Obama can’t be fairly blamed for most job losses, which stemmed from a crisis predating his election. But he has made a bad situation somewhat worse. His unwillingness to advance trade agreements (notably, with Colombia and South Korea) has hurt exports. The hostility to oil and gas drilling penalizes one source of domestic investment spending. More important, the decision to press controversial proposals (health care, climate change) was bound to increase uncertainty and undermine confidence. Some firms are postponing spending projects “until there is more clarity,” Zandi notes. Others are put off by anti-business rhetoric. The recovery’s vigor will determine whether unemployment declines rapidly or stays stubbornly high, and the recovery’s vigor depends heavily on private business. Obama declines to recognize conflicts among goals. Choices were made — and jobs weren’t always Job One.

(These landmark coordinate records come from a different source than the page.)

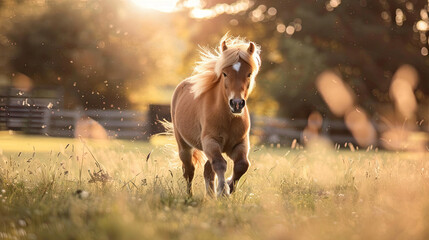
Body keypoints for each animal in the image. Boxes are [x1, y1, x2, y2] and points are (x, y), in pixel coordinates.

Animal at [171, 35, 260, 197]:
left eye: (249, 73)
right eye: (225, 73)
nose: (236, 104)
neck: (228, 118)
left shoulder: (240, 143)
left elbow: (242, 165)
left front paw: (229, 187)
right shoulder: (210, 142)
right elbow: (220, 164)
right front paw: (223, 191)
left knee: (207, 169)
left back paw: (210, 195)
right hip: (184, 146)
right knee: (189, 170)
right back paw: (190, 196)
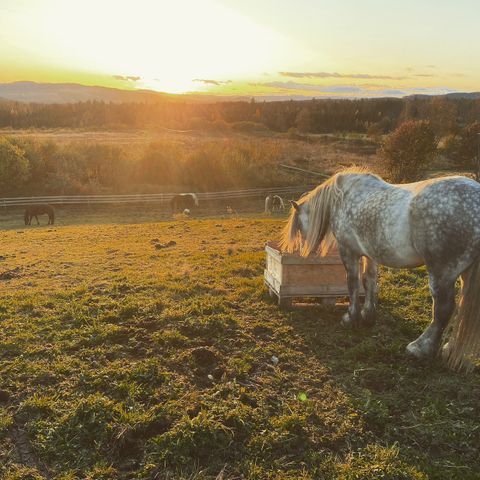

Is he serious?  Unemployment is high because we don’t have a trade agreement with South Korea and new oil fields haven’t been opened up?  To say that’s tissue thin is to insult tissues everywhere.  And suggesting that healthcare reform and “anti-business rhetoric” are slowing down the recovery hardly passes the laugh test either.  Surely Samuelson could have invented something better than this if he was really that desperate to hang something on Obama?

If Samuelson really cared about job growth, he might have spared a word or three for Republicans in Congress, who have steadfastly refused to consider the kind of serious stimulus measures that might actually promote employment.  But they stay oddly out of the picture.  I wonder why?